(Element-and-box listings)
[START]

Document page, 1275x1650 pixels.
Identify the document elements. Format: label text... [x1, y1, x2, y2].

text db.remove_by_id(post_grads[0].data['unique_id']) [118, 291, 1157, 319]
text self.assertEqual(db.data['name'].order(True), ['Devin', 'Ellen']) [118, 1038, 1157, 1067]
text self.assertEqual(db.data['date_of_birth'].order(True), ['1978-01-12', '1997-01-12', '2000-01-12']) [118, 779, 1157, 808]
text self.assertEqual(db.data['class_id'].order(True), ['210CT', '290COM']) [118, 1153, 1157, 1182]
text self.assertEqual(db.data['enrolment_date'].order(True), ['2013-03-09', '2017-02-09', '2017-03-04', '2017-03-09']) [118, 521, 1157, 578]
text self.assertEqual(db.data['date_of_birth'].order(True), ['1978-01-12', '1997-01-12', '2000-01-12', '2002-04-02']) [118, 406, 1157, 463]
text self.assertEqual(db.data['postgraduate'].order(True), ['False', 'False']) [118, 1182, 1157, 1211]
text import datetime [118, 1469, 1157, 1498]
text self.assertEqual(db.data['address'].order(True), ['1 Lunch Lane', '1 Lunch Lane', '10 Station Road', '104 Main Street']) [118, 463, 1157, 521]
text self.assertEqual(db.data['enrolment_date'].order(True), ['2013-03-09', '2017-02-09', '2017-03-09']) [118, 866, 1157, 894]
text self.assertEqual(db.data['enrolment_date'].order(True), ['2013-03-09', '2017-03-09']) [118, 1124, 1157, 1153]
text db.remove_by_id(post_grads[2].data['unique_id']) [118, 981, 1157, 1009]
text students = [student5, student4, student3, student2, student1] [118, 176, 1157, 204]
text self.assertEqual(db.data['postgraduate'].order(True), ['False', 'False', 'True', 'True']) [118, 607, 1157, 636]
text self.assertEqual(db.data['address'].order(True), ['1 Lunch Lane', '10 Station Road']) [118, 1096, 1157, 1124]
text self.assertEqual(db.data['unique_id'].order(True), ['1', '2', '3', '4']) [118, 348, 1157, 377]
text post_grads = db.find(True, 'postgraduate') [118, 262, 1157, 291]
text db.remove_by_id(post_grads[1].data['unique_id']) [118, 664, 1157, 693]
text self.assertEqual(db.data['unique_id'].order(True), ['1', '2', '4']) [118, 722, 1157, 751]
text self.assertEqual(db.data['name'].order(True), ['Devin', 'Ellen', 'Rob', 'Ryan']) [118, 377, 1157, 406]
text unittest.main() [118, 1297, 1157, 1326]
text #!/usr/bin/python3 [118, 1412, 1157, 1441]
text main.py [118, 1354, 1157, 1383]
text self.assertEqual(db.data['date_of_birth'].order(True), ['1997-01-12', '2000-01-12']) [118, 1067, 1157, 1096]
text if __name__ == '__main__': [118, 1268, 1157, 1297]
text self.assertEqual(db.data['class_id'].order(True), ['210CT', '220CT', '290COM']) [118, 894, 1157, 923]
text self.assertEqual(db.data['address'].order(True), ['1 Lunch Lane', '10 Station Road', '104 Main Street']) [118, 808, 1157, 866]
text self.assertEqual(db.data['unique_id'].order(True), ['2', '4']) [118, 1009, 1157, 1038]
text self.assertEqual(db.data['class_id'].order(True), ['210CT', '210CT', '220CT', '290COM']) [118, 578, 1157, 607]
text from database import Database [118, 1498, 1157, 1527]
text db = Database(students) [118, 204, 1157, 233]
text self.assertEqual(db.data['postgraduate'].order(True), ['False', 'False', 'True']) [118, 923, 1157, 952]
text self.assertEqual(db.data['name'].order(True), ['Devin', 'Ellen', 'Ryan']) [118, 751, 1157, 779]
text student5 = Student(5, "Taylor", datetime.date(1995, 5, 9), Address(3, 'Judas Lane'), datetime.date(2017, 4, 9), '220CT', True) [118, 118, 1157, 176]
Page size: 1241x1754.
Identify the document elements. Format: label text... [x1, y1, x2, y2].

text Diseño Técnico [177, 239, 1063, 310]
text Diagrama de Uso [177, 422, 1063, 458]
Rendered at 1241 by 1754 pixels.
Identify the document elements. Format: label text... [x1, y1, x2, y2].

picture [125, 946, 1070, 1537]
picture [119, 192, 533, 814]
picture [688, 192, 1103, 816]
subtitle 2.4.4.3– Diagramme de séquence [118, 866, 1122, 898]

[END]

Please give the stretch from the line containing "picture [125, 946, 1070, 1537]" through the last of the lines above as a Markdown table with the columns Number and Listing line, one row per line and blank lines left out.

RESPONSE TO THIS EXERCISE ->
| Number | Listing line |
|---|---|
| 1 | picture [125, 946, 1070, 1537] |
| 2 | picture [119, 192, 533, 814] |
| 3 | picture [688, 192, 1103, 816] |
| 4 | subtitle 2.4.4.3– Diagramme de séquence [118, 866, 1122, 898] |